Görüşmeler adaletle sonuçlanır
– Asgari fiyat artışına ait beklenti ve talebiniz nedir?
Kamu ile işçi-işveren sendikaları ortasında çalışan bir diyalog ve mutabakat düzeneği var. Bu görüşmelerin, hem dezenflasyonist süreci hem hane halkının refah seviyesini gözeten adaletli bir biçimde sonuçlanacağını düşünüyorum.
Türkiye trendi kaçırmamalı
– ABD’de başlayan ikinci Trump periyodu ile konuşulan ticaret savaşlarının Türkiye’ye tesirlerine dair beklentiniz nedir?
Özellikle ABD’de Donald Trump seçildikten sonra Çin, ABD ortasındaki ticaret savaşları Türkiye’yi olumlu etkileyebilir. Pandemide Türkiye bu küresel trendi kaçırdı. Ümit ediyorum bunu kaçırmayız. Vietnam ve Türkiye ön plana çıkıyor lakin Türkiye kendi iç problemleri ile gücünü harcıyor. Bizim buraya odaklanmamız daha katma pahalı üretim yapmamız lazım. Daha rekabetçi olmamız lazım, daha fazla eğitme yatırım yapmamız lazım fakat bunun içini de doldurmamız lazım. Elbette yeni bir ticaret periyodu olacaktır. Trump’ın bu bahisteki siyasetleri net. Dış ticarete ithalata, Çin’e uygulanan vergilere artış çok muhtemel.
Bangladeş ile mukayese edilmesine üzülüyorum
– Yüksek faiz ve baskılı kur ortamında yatırımların geleceğine dair öngörünüz nedir?
Yatırımlardan öte mevcut işletmelerin devamlılığı için işletme sermayesine gereksinim var. Günümüzdeki faiz oranları ile iş yapıp kâr etmek katma bedel yaratmak çok sıkıntı. Öncelikle enflasyonda düşüş sağlamamız, akabinde siyaset faizlerini de makul düzeylere indirmemiz gerekiyor.

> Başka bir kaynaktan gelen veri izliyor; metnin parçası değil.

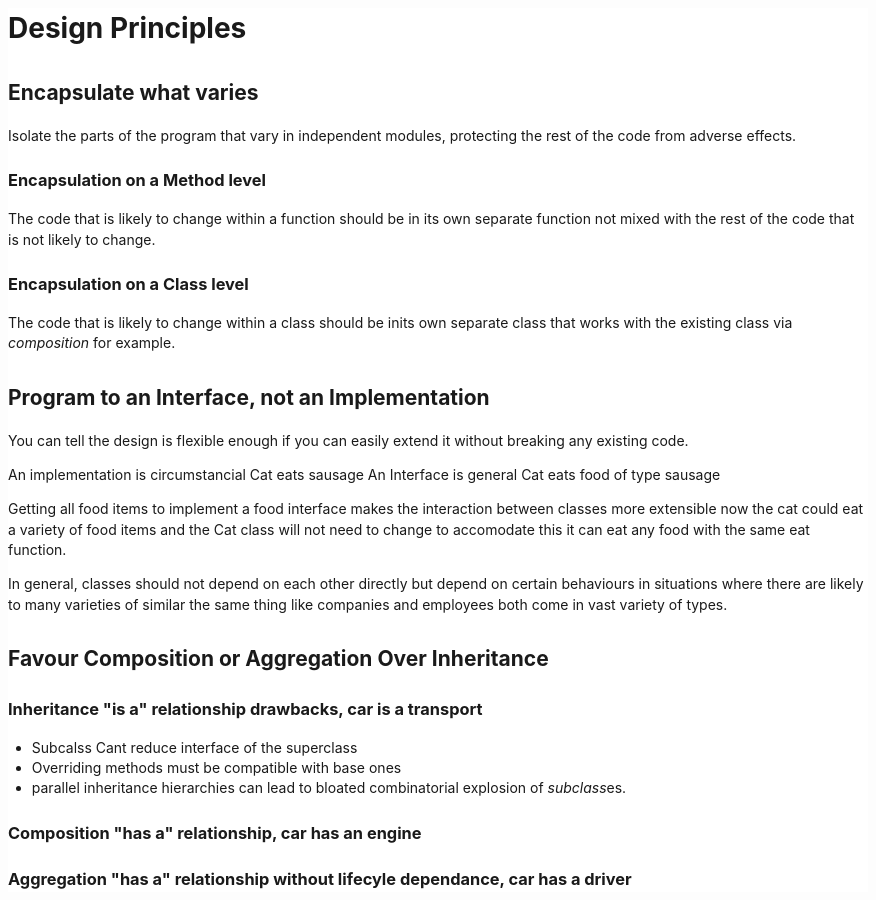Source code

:# Design Principles

## Encapsulate what varies
Isolate the parts of the program that
vary in independent modules, protecting the
rest of the code from adverse effects.
### Encapsulation on a Method level
The code that is likely to change within a function
should be in its own separate function not mixed
with the rest of the code that is not likely to change.

### Encapsulation on a Class level
The code that is likely to change within a class
should be inits own separate class that works with
the existing class via *composition* for example.


## Program to an Interface, not an Implementation
You can tell the design is flexible enough if you can
easily extend it without breaking any existing code.

An implementation is circumstancial
Cat eats sausage
An Interface is general
Cat eats food of type sausage

Getting all food items to implement a food interface
makes the interaction between classes more extensible
now the cat could eat a variety of food items and the
Cat class will not need to change to accomodate this
it can eat any food with the same eat function.

In general, classes should not depend on each other directly but depend on certain behaviours in situations
where there are likely to many varieties of similar the same thing like companies and employees both come in vast variety of types.


## Favour Composition or Aggregation Over Inheritance
### Inheritance "is a" relationship drawbacks, car is a transport
* Subcalss Cant reduce interface of the superclass
* Overriding methods must be compatible with base ones
* parallel inheritance hierarchies can lead to bloated combinatorial explosion of *subclass*es.
### Composition "has a" relationship, car has an engine

### Aggregation "has a" relationship without lifecyle dependance, car has a driver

Döviz bazlı borçlanmalar artıyor. TL yatırımlarda çok fazla kullanılmıyor. Türkiye’nin Bangladeş, Vietnam üzere ülkelerle mukayese edilmesine üzülüyorum. Türkiye’nin İtalya ve Fransa ile rekabet edebilmesi lazım. Günümüzün teknolojilerine dayanan rekabetçilik anlayışı düşük iş gücü maliyetleri ve ucuz TL üzerine kurulu değil.